More borrowers are losing their homes now than they were earlier in the pandemic.
the main points
- Mortgage activity is up now that the mortgage bearing protection for many borrowers has ended.
- It can create an opportunity for new home buyers.
- If you get out of patience and are worried about making payments, you may have options, such as selling and refinancing.
When the COVID-19 pandemic first emerged and unemployment spread, it became clear that many homeowners would risk losing their homes if help was not provided immediately. The government responded by taking on mortgages — an option that predated the pandemic, but was not universally guaranteed.
Under forbearance, mortgage borrowers can pause their home loan payments without penalty. Typically, loan service providers can approve or reject forbearance requests at will, but during a pandemic, any borrower who requests must be approved. And all the borrowers had to do was testify to the existence of financial hardships to be given patience, which makes it pretty much a certainty.
Those who sought relief under patience during the pandemic were allowed to hold their mortgage payments on hold for up to 18 months. But that means borrowers who got impatient early in the pandemic saw protections run out last fall. Not surprisingly, foreclosure activity has since rebounded.
In November, there were nearly 19,500 properties in the United States with foreclosure files, according to ATTOM data. This represents an increase of 94% over the previous year. And with more borrowers running out of patience, the number of homes subject to foreclosure could increase.
Good news for the housing market?
The US housing market has been suffering from inventory hunger since mid-2020. This has made home buying a challenge. If foreclosure activity continues to rise, it may result in more inventory available to potential buyers. So this is a potential silver lining.

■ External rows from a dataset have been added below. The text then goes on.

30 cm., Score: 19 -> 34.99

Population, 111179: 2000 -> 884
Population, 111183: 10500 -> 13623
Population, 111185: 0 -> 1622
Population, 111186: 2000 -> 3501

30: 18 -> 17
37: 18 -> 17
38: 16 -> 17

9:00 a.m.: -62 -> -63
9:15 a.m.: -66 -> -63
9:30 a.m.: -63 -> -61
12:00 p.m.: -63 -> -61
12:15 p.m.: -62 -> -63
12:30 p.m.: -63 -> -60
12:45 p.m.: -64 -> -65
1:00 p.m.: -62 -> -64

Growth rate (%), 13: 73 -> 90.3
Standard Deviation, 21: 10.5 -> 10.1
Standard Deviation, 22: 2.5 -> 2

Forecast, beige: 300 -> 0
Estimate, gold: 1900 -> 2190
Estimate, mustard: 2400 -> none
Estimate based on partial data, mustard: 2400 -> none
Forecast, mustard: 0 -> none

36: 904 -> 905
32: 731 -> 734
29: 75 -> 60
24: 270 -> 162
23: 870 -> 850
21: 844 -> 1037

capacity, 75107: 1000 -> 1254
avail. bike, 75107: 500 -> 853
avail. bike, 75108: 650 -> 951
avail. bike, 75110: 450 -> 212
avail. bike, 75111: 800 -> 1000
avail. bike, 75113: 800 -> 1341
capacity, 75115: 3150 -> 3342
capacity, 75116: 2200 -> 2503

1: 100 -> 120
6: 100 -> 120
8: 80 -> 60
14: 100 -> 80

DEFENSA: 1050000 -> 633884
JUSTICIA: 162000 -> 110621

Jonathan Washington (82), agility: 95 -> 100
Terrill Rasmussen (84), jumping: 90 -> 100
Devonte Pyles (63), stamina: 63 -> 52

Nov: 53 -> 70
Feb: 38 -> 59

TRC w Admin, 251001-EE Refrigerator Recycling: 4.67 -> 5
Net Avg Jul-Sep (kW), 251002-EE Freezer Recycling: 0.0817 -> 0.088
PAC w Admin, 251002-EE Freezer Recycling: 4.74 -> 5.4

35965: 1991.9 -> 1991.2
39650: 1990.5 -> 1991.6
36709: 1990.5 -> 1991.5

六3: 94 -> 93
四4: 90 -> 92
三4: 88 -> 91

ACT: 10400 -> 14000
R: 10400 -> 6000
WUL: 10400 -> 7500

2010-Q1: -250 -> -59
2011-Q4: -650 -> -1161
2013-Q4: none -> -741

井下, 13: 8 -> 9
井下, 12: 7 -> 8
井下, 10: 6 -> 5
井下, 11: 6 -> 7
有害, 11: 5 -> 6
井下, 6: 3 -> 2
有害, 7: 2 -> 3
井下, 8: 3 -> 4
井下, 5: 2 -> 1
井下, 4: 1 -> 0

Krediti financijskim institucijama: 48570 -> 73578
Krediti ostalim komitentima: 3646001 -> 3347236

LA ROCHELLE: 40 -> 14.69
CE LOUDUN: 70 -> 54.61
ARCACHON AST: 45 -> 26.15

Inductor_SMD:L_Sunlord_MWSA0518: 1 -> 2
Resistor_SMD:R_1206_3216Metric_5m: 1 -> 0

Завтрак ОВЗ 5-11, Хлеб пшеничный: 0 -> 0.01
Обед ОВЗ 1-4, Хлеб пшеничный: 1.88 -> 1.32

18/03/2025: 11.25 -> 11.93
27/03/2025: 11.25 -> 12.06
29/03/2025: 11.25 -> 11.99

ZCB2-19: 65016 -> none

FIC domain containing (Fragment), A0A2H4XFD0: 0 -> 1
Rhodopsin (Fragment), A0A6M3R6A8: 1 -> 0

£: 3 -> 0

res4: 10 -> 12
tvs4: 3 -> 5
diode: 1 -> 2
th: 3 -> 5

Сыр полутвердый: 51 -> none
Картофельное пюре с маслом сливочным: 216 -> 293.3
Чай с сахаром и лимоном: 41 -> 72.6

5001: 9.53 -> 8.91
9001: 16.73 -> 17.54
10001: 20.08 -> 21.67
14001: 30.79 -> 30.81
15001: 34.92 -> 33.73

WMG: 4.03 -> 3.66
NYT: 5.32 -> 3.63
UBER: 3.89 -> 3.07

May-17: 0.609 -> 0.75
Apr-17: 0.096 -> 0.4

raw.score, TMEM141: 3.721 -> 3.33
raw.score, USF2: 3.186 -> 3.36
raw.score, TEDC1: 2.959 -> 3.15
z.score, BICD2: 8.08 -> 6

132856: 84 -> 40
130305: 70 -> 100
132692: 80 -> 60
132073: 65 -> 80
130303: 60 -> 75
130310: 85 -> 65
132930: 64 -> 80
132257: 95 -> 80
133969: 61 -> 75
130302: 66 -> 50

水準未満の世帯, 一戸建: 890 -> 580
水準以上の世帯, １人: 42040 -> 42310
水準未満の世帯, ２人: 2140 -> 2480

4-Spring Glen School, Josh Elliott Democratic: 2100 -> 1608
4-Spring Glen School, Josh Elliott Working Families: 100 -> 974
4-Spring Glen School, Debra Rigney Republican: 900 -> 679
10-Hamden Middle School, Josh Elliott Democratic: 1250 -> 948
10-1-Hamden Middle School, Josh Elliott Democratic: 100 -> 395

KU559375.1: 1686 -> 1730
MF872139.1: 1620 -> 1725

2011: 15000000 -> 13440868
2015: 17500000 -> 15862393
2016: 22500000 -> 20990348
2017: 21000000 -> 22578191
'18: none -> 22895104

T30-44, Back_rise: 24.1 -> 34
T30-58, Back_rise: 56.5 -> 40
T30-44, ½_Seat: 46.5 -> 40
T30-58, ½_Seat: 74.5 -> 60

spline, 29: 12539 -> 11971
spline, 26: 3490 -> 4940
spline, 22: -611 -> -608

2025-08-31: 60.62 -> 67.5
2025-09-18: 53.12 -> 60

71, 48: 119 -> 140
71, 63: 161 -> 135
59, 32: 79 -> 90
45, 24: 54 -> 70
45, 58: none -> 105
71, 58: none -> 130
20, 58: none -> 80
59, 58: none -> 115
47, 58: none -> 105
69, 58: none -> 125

However, buying a closed home can be a riskier prospect than buying a regular home. Too often, homes in foreclosure have been neglected and not in the best condition. But for buyers willing to take this risk, foreclosed real estate may provide an opportunity to purchase a home relatively cheaply.
How to avoid foreclosure
Many borrowers whose mortgages are out of patience are still unable to afford their monthly payments. But that doesn’t automatically mean that foreclosures are in their future.
Currently, home values are rising nationally. So borrowers who can’t make their mortgage payments may have the option to sell their property for enough money to pay off their home loans and move away.
Moreover, many loan service providers these days are taking steps to help distressed borrowers to stay home after getting impatient. Those who are impatient and cannot afford to pay can ask about a loan modification, as mortgage terms are changed to make these loans more affordable. Refinancing may also be an option for some post-mortgage borrowers, and may also result in lower monthly mortgage payments.
The fact that foreclosure numbers have skyrocketed since late 2020 is no surprise. At the time, borrowers who could not repay were being held back. But those who are getting impatient now and can’t pay aren’t necessarily doomed to foreclosure. Struggling homeowners can contact their loan service and see what options are available to them, which could prevent them from defaulting and facing serious repercussions.
Historic opportunity to save thousands from your mortgage
Chances are that interest rates will not remain at multi-decade lows for much longer. That’s why taking action today is so important, whether you want to refinance and lower your mortgage payments or you’re ready to start the process of buying a new home.